29. 3. – 6. 5. 2017
We sat in(or outside/my flat/a park/a dimly lit room
a(cross from/next to/close to/entangled in/wrapped around
Blue rays of light entered the windows, where you’d neglected to install curtains, at the expense of the sleep of whoever guest would stay in your bed overnight. Turning the white bedsheets and nude bodies into canvases for projection. The images moving with every passing car on the street or rush of wind through the trees and electrical wires outside. You alternately watch each other sleep. Guarding companions in the wilderness at a fire after nightfall. Flames licking the air, causing shadow plays on: A burning face, in a frozen expression, of a sleeper. Your body begins to move in sudden jerks, your eyes start fluttering, opening wide: Please tell me what’s on your mind!
I: want to be inside of you
I: want to know all of your most profound secrets, even if they are just like mine
I: want to dig into you, dig for your roots and extract your essence, to fill me up
I: was so empty before I knew you
U: could be inside me too, I have some space to offer
U: could become my content and I could share you as information with others
I: would reside inside of them and sponge on their assets, and they’d feel refilled like
I: did when I first met
U: and feel full and free to to pass on what we shared with them; what we shoved down their throats
O: ur experiences, our expressions, or gestures
When you start liking something, go deep: Start digging, build routines around it and perform rituals. Overdo it: Accumulate, accelerate and exaggerate until you’re fed up. About to implode from the sudden internal pressure you’ve put on you. Subsequently: Relaxation or boredom.

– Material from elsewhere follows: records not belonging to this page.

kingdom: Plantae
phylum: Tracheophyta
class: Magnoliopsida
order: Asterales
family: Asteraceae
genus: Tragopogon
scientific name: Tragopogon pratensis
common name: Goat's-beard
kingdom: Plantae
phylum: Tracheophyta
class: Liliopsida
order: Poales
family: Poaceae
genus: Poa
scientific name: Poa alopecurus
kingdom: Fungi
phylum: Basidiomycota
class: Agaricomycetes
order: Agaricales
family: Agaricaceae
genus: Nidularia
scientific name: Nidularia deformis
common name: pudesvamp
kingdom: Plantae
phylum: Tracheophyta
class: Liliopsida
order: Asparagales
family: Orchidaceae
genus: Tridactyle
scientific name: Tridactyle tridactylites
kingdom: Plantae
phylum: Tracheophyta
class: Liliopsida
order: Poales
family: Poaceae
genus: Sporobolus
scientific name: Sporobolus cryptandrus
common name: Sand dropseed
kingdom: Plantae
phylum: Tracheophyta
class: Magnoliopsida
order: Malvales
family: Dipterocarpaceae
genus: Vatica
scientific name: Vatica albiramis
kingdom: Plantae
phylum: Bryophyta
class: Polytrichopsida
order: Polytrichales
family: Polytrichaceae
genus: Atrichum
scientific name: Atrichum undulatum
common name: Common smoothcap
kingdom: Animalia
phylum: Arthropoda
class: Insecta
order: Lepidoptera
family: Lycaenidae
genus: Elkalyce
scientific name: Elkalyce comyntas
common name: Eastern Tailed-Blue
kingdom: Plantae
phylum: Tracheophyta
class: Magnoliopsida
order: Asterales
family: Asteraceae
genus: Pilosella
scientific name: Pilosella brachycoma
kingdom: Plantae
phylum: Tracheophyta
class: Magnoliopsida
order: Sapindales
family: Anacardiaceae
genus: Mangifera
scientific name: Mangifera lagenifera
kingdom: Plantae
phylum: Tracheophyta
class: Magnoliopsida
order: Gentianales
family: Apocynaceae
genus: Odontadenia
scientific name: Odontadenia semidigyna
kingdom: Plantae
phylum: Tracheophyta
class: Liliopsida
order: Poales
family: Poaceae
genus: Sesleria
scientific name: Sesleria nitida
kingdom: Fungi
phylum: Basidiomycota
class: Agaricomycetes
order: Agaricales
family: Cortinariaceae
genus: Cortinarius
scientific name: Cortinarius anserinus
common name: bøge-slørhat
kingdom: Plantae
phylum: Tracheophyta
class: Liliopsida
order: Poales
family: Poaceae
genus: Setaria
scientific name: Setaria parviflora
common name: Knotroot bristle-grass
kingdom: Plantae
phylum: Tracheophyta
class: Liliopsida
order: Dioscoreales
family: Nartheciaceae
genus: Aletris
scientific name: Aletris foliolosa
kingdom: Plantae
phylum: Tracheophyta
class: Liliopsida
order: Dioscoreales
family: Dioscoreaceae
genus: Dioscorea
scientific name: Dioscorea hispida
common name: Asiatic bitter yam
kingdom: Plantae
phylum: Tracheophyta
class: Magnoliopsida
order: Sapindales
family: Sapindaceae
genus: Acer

Once, when we lived in a house with a tumble dryer, we’d play this game: You’d run from the dryer and throw the fresh laundry on me while it was still hot. I’d be cocooned by the pile of clean cotton and become somehow sedated. When I was caved in by all this soft matter, it was impossible to move. The game would end with you unwrapping me; shovelling through the heap of your own belongings, detecting my inanimate body at the bottom.
One day, you’d also become a pile of clothes – a cloth – by covering yourself with one. Lost in layers and a layer in the flesh. On the outside you were dull and woollen. Like a deflated, but soft and cushy piece of furniture: And like a piece of furniture you stayed at the same spot, as I walked past you day after day, only recognising you through your shapeshifting. You’d always look slightly different, somehow mouldable, like a chewing gum. An amount of matter that will never take the same shape twice, but can only look like itself. The smallest alterations of your second skin would remind me of your body underneath, wrapped in sheets of withdrawal. Did you even exist when you were stashed away like that? Ironically, your dense surface was the perfect terrain for throwing reflections.
One day, when I’d had enough of my own projections, I pulled it aside, only to realise you’d left long ago. How did you manage to disappear under my close monitoring – did you really dematerialise?
I owe you, I should have protected us, I should have made us wear gloves, I should have covered our eyes with our glove-wearing hands, I should have wrapped us in sleeping bags, I should have put blankets, neoprene and bubble wrap around U.